Amazon vs. Apple vs. the Music Industry

The music industry, in its latest attempt to destroy itself, has decided that Amazon is its savior. And Amazon’s new downloading service is excellent: it’s easy to use, the prices are consistently lower than those on Apple’s store, there’s no annoying DRM that limits how and where you can listen to the music you own, and it integrates smoothly with Apple’s iTunes software. The terms Amazon is giving the major labels are clearly more agreeable than those Apple is. During the Super Bowl, expect to see a big giveaway campaign for the Amazon digital-music store. But, once again, the few record companies still in business are behaving with the maturity of a toddler who really wants her older brother’s Power Ranger doll now.

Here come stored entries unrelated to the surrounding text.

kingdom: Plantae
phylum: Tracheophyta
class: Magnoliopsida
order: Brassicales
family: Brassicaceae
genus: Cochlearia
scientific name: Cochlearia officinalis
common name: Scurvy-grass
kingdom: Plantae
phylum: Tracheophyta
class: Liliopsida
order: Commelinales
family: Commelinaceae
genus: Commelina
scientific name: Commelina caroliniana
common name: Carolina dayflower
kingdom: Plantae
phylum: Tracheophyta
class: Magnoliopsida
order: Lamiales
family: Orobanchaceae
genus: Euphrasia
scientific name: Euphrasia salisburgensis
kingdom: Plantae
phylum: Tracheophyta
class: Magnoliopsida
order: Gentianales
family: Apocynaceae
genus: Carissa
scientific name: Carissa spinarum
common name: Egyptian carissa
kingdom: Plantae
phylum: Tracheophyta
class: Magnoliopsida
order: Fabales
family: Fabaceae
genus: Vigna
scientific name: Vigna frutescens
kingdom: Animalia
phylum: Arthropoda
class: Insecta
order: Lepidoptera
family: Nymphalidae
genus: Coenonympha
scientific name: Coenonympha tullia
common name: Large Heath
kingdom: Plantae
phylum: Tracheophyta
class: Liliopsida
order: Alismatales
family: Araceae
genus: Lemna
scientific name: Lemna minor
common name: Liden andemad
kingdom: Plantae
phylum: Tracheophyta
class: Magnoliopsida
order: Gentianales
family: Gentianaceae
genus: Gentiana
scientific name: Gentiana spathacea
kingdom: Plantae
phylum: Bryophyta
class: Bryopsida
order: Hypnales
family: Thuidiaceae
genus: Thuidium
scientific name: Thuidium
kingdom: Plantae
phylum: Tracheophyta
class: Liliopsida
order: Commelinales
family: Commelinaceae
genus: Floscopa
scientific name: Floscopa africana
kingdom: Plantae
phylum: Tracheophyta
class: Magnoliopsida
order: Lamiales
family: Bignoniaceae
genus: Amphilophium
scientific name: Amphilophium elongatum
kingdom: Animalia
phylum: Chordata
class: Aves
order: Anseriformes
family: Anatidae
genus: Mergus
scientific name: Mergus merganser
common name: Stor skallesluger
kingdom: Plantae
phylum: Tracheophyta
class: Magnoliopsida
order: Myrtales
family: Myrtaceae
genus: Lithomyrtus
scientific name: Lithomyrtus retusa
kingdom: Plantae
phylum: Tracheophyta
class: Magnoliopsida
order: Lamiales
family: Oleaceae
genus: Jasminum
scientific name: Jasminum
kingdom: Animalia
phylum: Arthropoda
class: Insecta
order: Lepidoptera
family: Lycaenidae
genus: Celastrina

Those with memories longer than the people who run the record industry will recall that the industry tried this exact same plan several years ago — with Apple. Apple was going to be the savior of the music industry, delivering a reliable platform for selling music online. But, as the iTunes store became quite successful, the relationships between Apple and the labels soured. There were arguments over price flexibility and DRM. So, taking the lead from the TV networks (another dying media breed), some of the major labels have decided to take their content elsewhere, in this case to Amazon. Now, after several years of teaching people to buy music for a mere 99 cents a track at Apple, the labels are now selling tracks for 89 cents each, cutting an already razor-thin margin. It’s a system under which the labels will make hardly anything, Amazon will make a bit — and the artist, as usual, depending on the contract, may make nothing.

Despite the suicidal behavior by the labels, you might think Apple is a loser here, too. There are significant DRM-free catalogs on Amazon it won’t have access to now. But this is a problem only if you think Apple is in the business of selling music. It isn’t. It’s in the business of selling devices. It makes money selling media via the iTunes store, but it’s only at consistently high volume that the thin margins make any sense. What Apple does is sell iPods at very high margins. That’s what keeps Steve Jobs in fresh turtlenecks. What is Amazon doing? Selling music that will be played on high-margin iPods. What else does Amazon do? Sell high-margin iPods. If the record industry thinks this move will give it leverage over Apple, it’s even more delusional than usual.

Things may end better this time — Amazon has a very good business selling the record industry’s physical product (CDs) — but it looks as though the industry is locked into trying the same thing over and over again. (Remember, before it latched onto iTunes, the industry tried two competing online stores, MusicNet and pressplay, both of which failed.) So, rather than continually seeking its next high-profile savior, the industry needs to test multiple approaches simultaneously. And I don’t mean SpiralFrog, the baffling ad-supported service that lets you download heavily-DRM’d music that won’t work on an iPod. Trying to sell music in formats that won’t work on the most popular services is like selling gas that won’t work in Toyotas or Hondas.

So what should the music industry do?

First, price its products in a way that will let everyone — the labels, the retailers, and (for a change) the performers — make a decent profit. Otherwise, there is no industry. And pricing, of course, has a profound effect on what the labels pay their performers and themselves. The entire economics of the business have to be reexamined.

Second, give iTunes (and everyone else) the same DRM-free terms as Amazon and let retailers compete to serve the customer best. That’s the key to spurring increased sales. Favoring one seller over the other just means everyone else loses.